The data underlying the analysis is administrative data from various state agencies in Michigan, and it would have been difficult and time-consuming for us replicators to request access.
We reached out to the authors and asked whether they would be able to add a 3rd-party to their research protocol - either a member of our team or somebody at their institution (@Upjohninstitute) who was not involved in the original research.
The authors connected us with a research associate at their institution who had legal access to the data. The procedure happened, as much as possible, at arms-length: the 3rd-party replicator followed only written instructions that are publicly available, as per our protocol.

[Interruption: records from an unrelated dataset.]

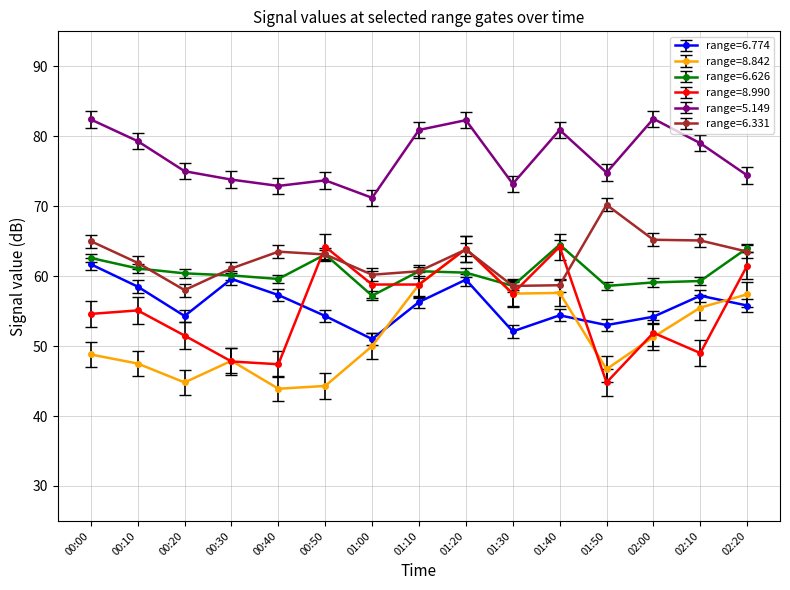

Which series changed the most between 00:40 and 01:10?

range=8.842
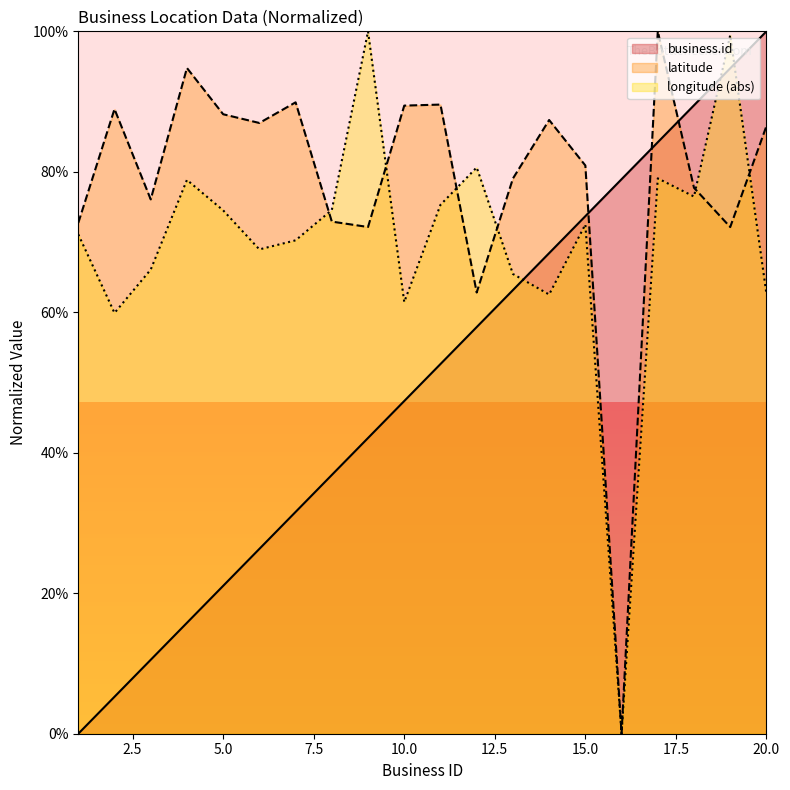

How many distinct data groups are displayed?

3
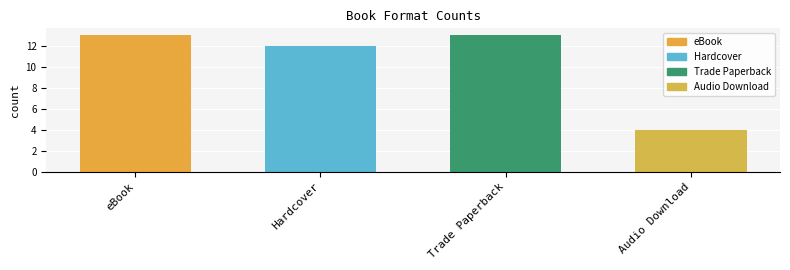

What is the value of the 2nd bar from the left?

12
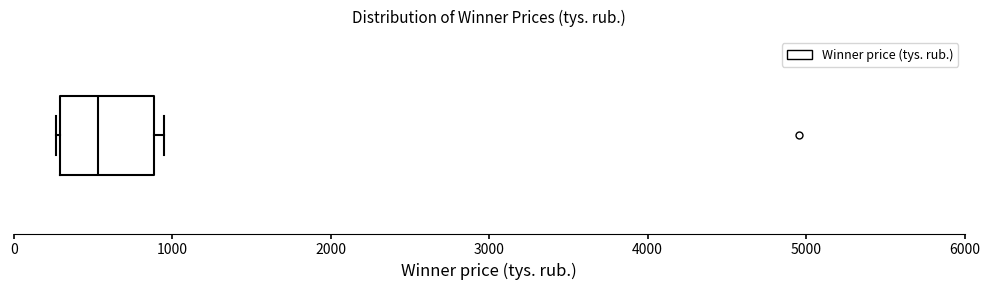

Where does the median line of the box sit on the x-axis? The values are not printed on the chart, so give them approximately, as read against the axis.

500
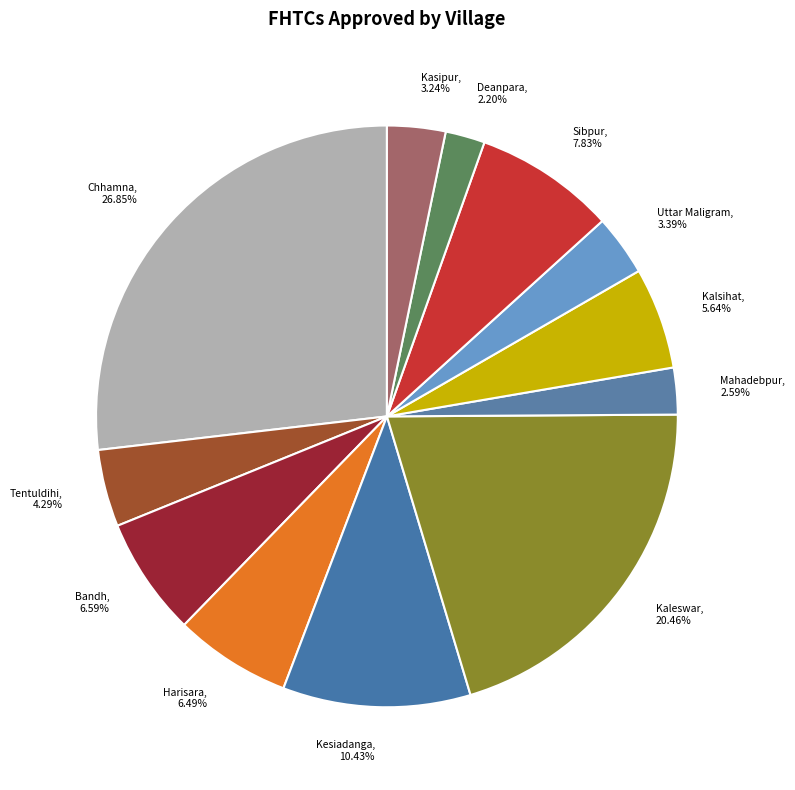

How many segments does this pie chart have?

12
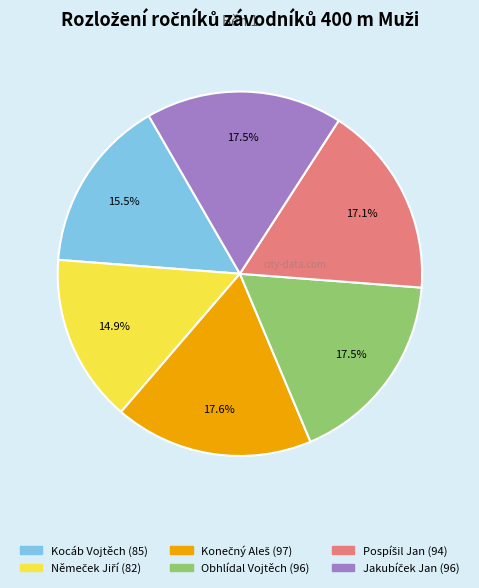

Does any single category account for the majority?

No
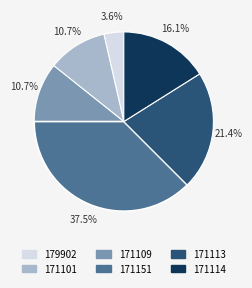

Is there a majority slice in this chart?

No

In fact, all information and code came from the researchers’ replication archive at openICPSR, which is now available at https://doi.org/10.3886/E109704V1. However, the replicator had access prior to publication of the archive, and what you see now is not what they had access to.
That’s because the replicator identified and suggested multiple (small, but meaningful) edits to README and programs, to make the replication easier for subsequent replicators.
They also identified (minor) various numerical discrepancies, typically at the 3rd decimal place, that we tracked down to differences in the versions of the Stata package rdrobust
. After discussions with rdrobust
authors and manuscript authors, the replication package now contains the exact version of rdrobust
used for the analysis.
Overall, the report received from the 3rd party replicator was useful confirmation that the code that anybody can see would work well on the data that few people can see, and materially improved the replication package.
Take-away message: While we cannot do reproducibility checks on restricted-access data in a timely fashion for all papers that use restricted-access data, there are still many opportunities to do so, and we will always attempt to do so.
In fact, since that paper was reproduced, we have been able to make similar attempts at reproduction for about a dozen other papers, for which we reached out to various individuals or institutions. We have also signed NDA or DUA for various datasets, to obtain copies ourselves. Not all attempts succeed, but expect to see more such verifications in the future.
Caveat I alluded to: We were still refining our various checks and guidance documents. While the authors did an excellent job citing various data sources (in the online appendix), we did not ask them to add a data citation for the core confidential data. That would be different today.